Summary: Dist-geo-rep: 'gluster volume geo status' shows one node status as 'defunct', if one of the brick on that node is not up(replica of that brick is up)
Product: [Red Hat Storage] Red Hat Gluster Storage Reporter: Rachana Patel <racpatel>
Component: geo-replicationAssignee: Bug Updates Notification Mailing List <rhs-bugs>
Status: CLOSED EOL QA Contact: storage-qa-internal <storage-qa-internal>
Severity: medium Docs Contact:
Priority: high    
Version: 2.1CC: avishwan, chrisw, csaba, david.macdonald, mzywusko, rhs-bugs, vagarwal, vbhat
Target Milestone: ---Keywords: ZStream
Target Release: ---   
Hardware: x86_64   
OS: Linux   
Whiteboard: status
Fixed In Version: Doc Type: Bug Fix
Doc Text:
Story Points: ---
Clone Of: Environment:
Last Closed: 2015-11-25 08:48:53 UTC Type: Bug
Regression: --- Mount Type: ---
Documentation: --- CRM:
Verified Versions: Category: ---
oVirt Team: --- RHEL 7.3 requirements from Atomic Host:
Cloudforms Team: --- Target Upstream Version:
Embargoed:

Description Rachana Patel 2013-07-03 08:52:22 UTC
Description of problem:
 Dist-geo-re: 'gluster volume geo status' shows one node status as 'defunct', if one of the brick on that node is not up(replica of that brick is up)

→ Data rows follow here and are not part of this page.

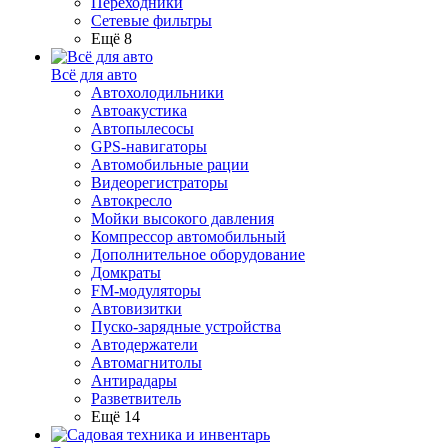
Переходники
Сетевые фильтры
Ещё 8
Всё для авто
Автохолодильники
Автоакустика
Автопылесосы
GPS-навигаторы
Автомобильные рации
Видеорегистраторы
Автокресло
Мойки высокого давления
Компрессор автомобильный
Дополнительное оборудование
Домкраты
FM-модуляторы
Автовизитки
Пуско-зарядные устройства
Автодержатели
Автомагнитолы
Антирадары
Разветвитель
Ещё 14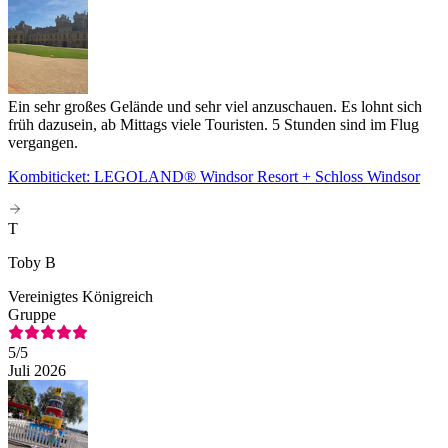
Ein sehr großes Gelände und sehr viel anzuschauen. Es lohnt sich
früh dazusein, ab Mittags viele Touristen. 5 Stunden sind im Flug
vergangen.
Kombiticket: LEGOLAND® Windsor Resort + Schloss Windsor
T
Toby B
Vereinigtes Königreich
Gruppe
5
/5
Juli 2026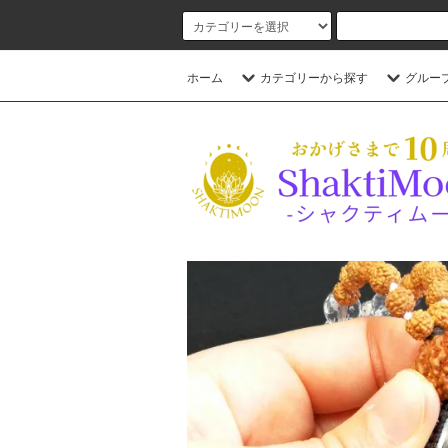
ホーム
カテゴリーから探す
グルー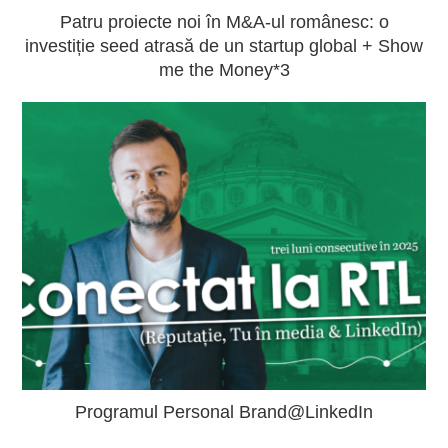
Patru proiecte noi în M&A-ul românesc: o
investiție seed atrasă de un startup global + Show
me the Money*3
Programul Personal Brand@LinkedIn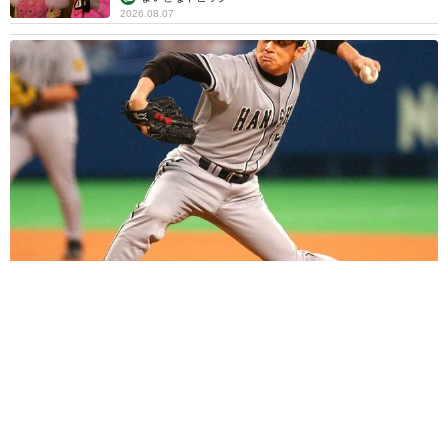
い事にびっくり 人の欲には終わりがないのか
松波 穂乃圭
2026.08.06
大河出演の39歳俳優 真夏の海で赤銅色の肉体
美を連投 「バッキバキだな」「ばり渋いで
す」
まいどなトピック
2026.08.06
「人生こそがバラエティー」 マレーシア移住
を報告した菊地亜美 子どもの教育考え「小学
校へ入学するこのタイミングで挑戦」
まいどなトピック
2026.08.06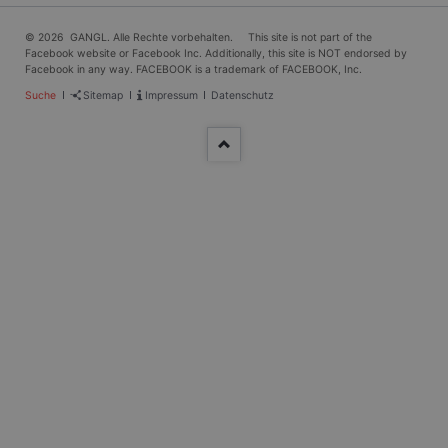
© 2026 GANGL. Alle Rechte vorbehalten. This site is not part of the
Facebook website or Facebook Inc. Additionally, this site is NOT endorsed by
Facebook in any way. FACEBOOK is a trademark of FACEBOOK, Inc.
Navigation
Suche
Sitemap
Impressum
Datenschutz
überspringen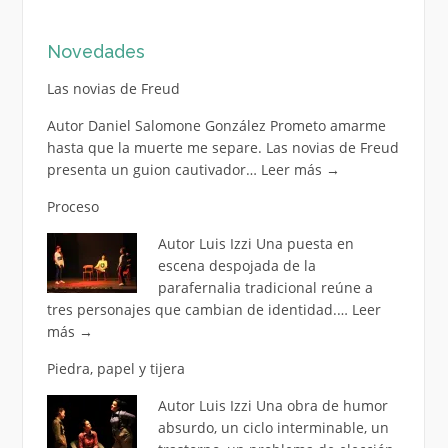
Novedades
Las novias de Freud
Autor Daniel Salomone González Prometo amarme
hasta que la muerte me separe. Las novias de Freud
presenta un guion cautivador…
Leer más
→
Proceso
Autor Luis Izzi Una puesta en
escena despojada de la
parafernalia tradicional reúne a
tres personajes que cambian de identidad.…
Leer
más
→
Piedra, papel y tijera
Autor Luis Izzi Una obra de humor
absurdo, un ciclo interminable, un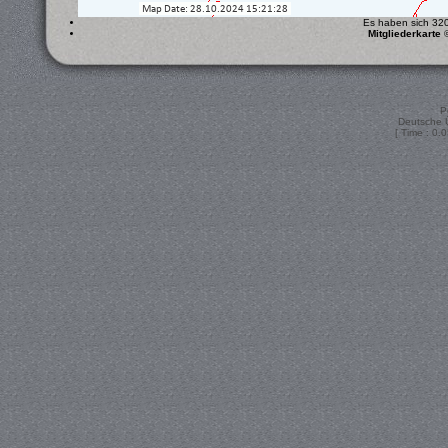
Es haben sich 320 
Mitgliederkarte
P
Deutsche 
[ Time : 0.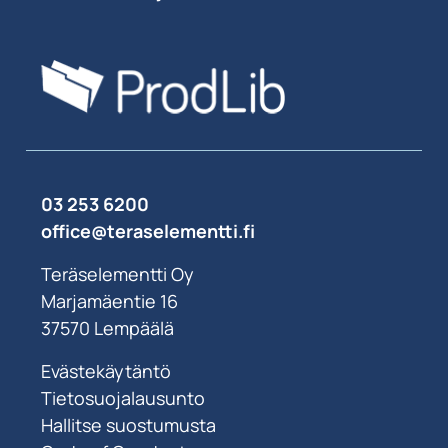
03 253 6200
office@teraselementti.ﬁ
Teräselementti Oy
Marjamäentie 16
37570 Lempäälä
Evästekäytäntö
Tietosuojalausunto
Hallitse suostumusta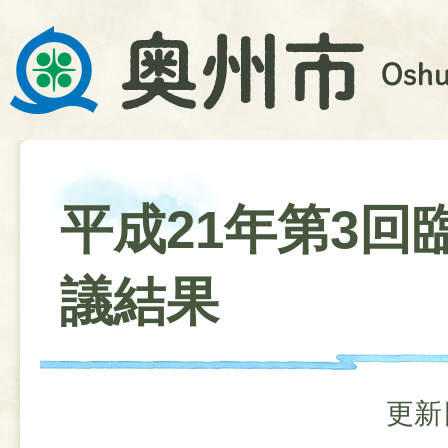
平成21年第3回
議結果
更新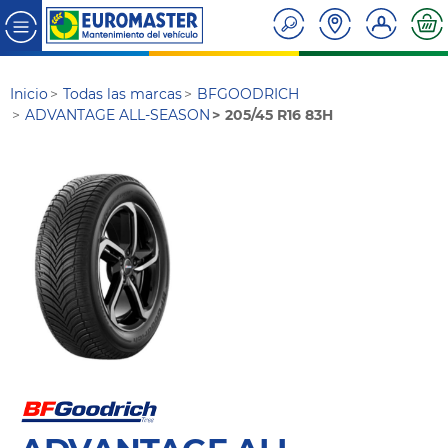
Inicio
Todas las marcas
BFGOODRICH
ADVANTAGE ALL-SEASON
205/45 R16 83H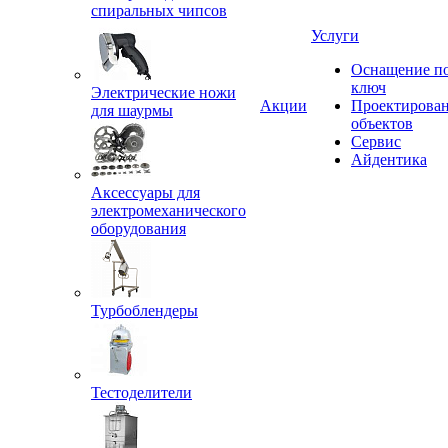
спиральных чипсов
Услуги
Оснащение п
ключ
Электрические ножи
Акции
Проектирова
для шаурмы
объектов
Сервис
Айдентика
Аксессуары для
электромеханического
оборудования
Турбоблендеры
Тестоделители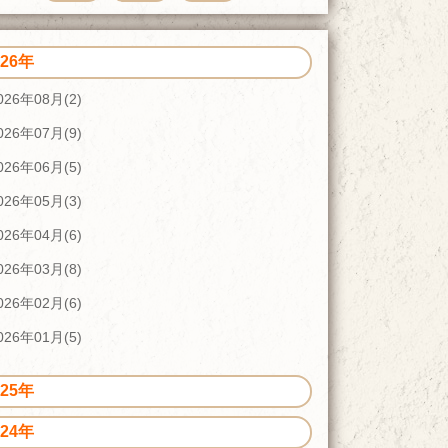
026年
026年08月(2)
026年07月(9)
026年06月(5)
026年05月(3)
026年04月(6)
026年03月(8)
026年02月(6)
026年01月(5)
025年
024年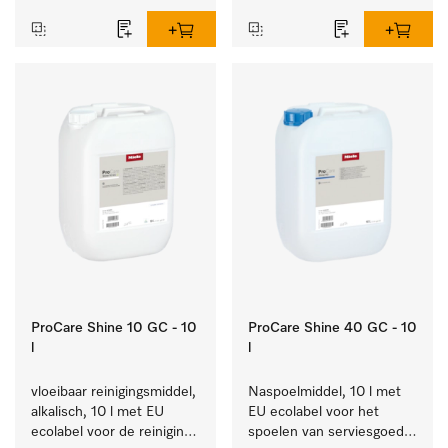
ProCare Shine 10 GC - 10
ProCare Shine 40 GC - 10
l
l
vloeibaar reinigingsmiddel, 
Naspoelmiddel, 10 l met 
alkalisch, 10 l met EU 
EU ecolabel voor het 
ecolabel voor de reiniging 
spoelen van serviesgoed, 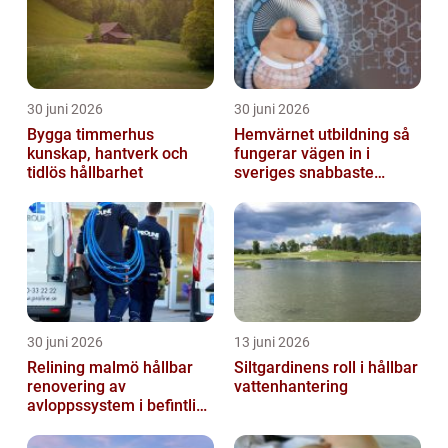
30 juni 2026
30 juni 2026
Bygga timmerhus
Hemvärnet utbildning så
kunskap, hantverk och
fungerar vägen in i
tidlös hållbarhet
sveriges snabbaste
försvar
30 juni 2026
13 juni 2026
Relining malmö hållbar
Siltgardinens roll i hållbar
renovering av
vattenhantering
avloppssystem i befintliga
fastigheter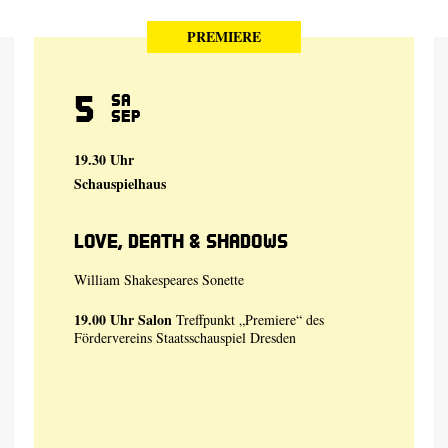
PREMIERE
5
Sa
Sep
19.30 Uhr
Schauspielhaus
Love, Death & Shadows
William Shakespeares Sonette
19.00 Uhr
Salon
Treffpunkt „Premiere“ des
Fördervereins Staatsschauspiel Dresden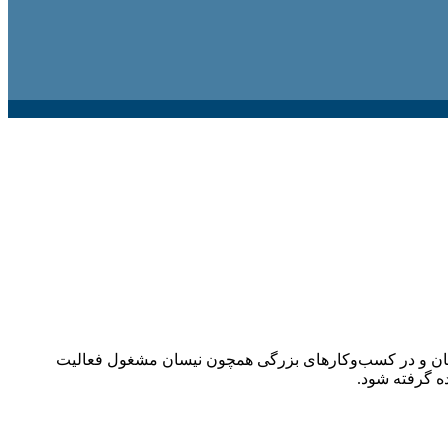
ر جهان و در کسب‌وکارهای بزرگی همچون نیسان مشغول فعالیت
ده گرفته شود.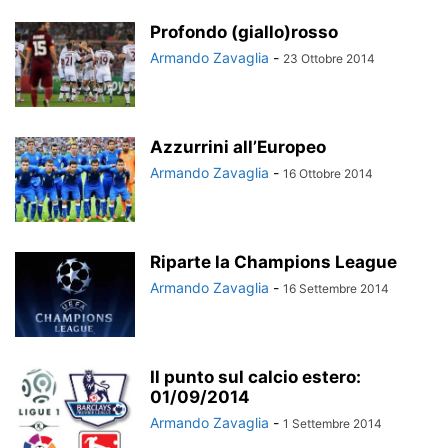
Profondo (giallo)rosso
Armando Zavaglia
-
23 Ottobre 2014
Azzurrini all’Europeo
Armando Zavaglia
-
16 Ottobre 2014
Riparte la Champions League
Armando Zavaglia
-
16 Settembre 2014
Il punto sul calcio estero:
01/09/2014
Armando Zavaglia
-
1 Settembre 2014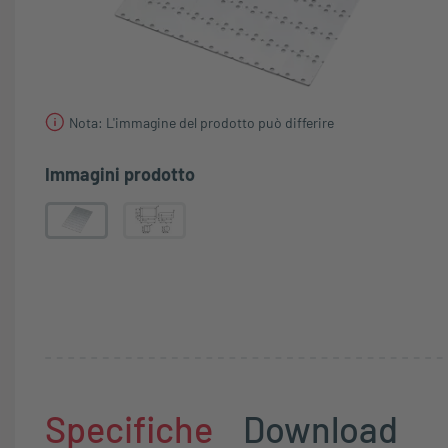
Nota: L'immagine del prodotto può differire
Immagini prodotto
Specifiche
Download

Version-Release number of selected component (if applicable):
3.4.0.12rhs.beta1-1.el6rhs.x86_64

How reproducible:
not sure

Steps to Reproduce:
1.Create geo rep sessions between master(dist-rep volume) and slave(any volume) cluster

2.In master cluster, kill one of the brick process ans make sure it's replica brick is up 

[root@wall ~]# gluster volume status master2
Status of volume: master2
Gluster process						Port	Online	Pid
------------------------------------------------------------------------------
Brick 10.70.42.158:/rhs/brick1/ma1			49154	Y	16188
Brick 10.70.42.246:/rhs/brick1/ma1			49154	Y	16141
Brick 10.70.42.191:/rhs/brick1/ma1			N/A	N	16922
Brick 10.70.42.158:/rhs/brick1/ma2			49155	Y	16200
Brick 10.70.42.246:/rhs/brick1/ma2			49155	Y	16153
Brick 10.70.42.191:/rhs/brick1/ma2			49155	Y	16934
NFS Server on localhost					2049	Y	17058
Self-heal Daemon on localhost				N/A	Y	16955
NFS Server on 5dddc52f-259a-4b45-ad60-8d1a917624ce	2049	Y	13591
Self-heal Daemon on 5dddc52f-259a-4b45-ad60-8d1a917624c
e							N/A	Y	13560
NFS Server on 50a95d83-f6fe-4996-9287-3005131c948b	2049	Y	16325
Self-heal Daemon on 50a95d83-f6fe-4996-9287-3005131c948
b							N/A	Y	16221
NFS Server on cf1941b8-7d06-482b-bacc-930b5a1401f4	2049	Y	16267
Self-heal Daemon on cf1941b8-7d06-482b-bacc-930b5a1401f
4							N/A	Y	16174
 
There are no active volume tasks
[root@wall ~]# gluster v info master2
 
Volume Name: master2
Type: Distributed-Replicate
Volume ID: 8574ece7-b738-4f22-8b14-f4414521cd84
Status: Started
Number of Bricks: 3 x 2 = 6
Transport-type: tcp
Bricks:
Brick1: 10.70.42.158:/rhs/brick1/ma1
Brick2: 10.70.42.246:/rhs/brick1/ma1
Brick3: 10.70.42.191:/rhs/brick1/ma1
Brick4: 10.70.42.158:/rhs/brick1/ma2
Brick5: 10.70.42.246:/rhs/brick1/ma2
Brick6: 10.70.42.191:/rhs/brick1/ma2
Options Reconfigured:
changelog.encoding: ascii
changelog.rollover-time: 15
changelog.fsync-interval: 3
geo-replication.indexing: on


3. Start this session, keep writing data on mount point at different interval and verify status and data is sync. or not


Actual results:
Initially, Status for that node was switching between 'faulty' and 'Stable', after 14-15 hour, I noticed that status is 'defunct'


Expected results:
'defunct' is not expected state

Additional info:
sync. operation was working fine, data between master - slave was in sync state

Comment 3 Aravinda VK 2015-11-25 08:48:53 UTC
Closing this bug since RHGS 2.1 release reached EOL. Required bugs are cloned to RHGS 3.1. Please re-open this issue if found again.

Comment 4 Aravinda VK 2015-11-25 08:50:46 UTC
Closing this bug since RHGS 2.1 release reached EOL. Required bugs are cloned to RHGS 3.1. Please re-open this issue if found again.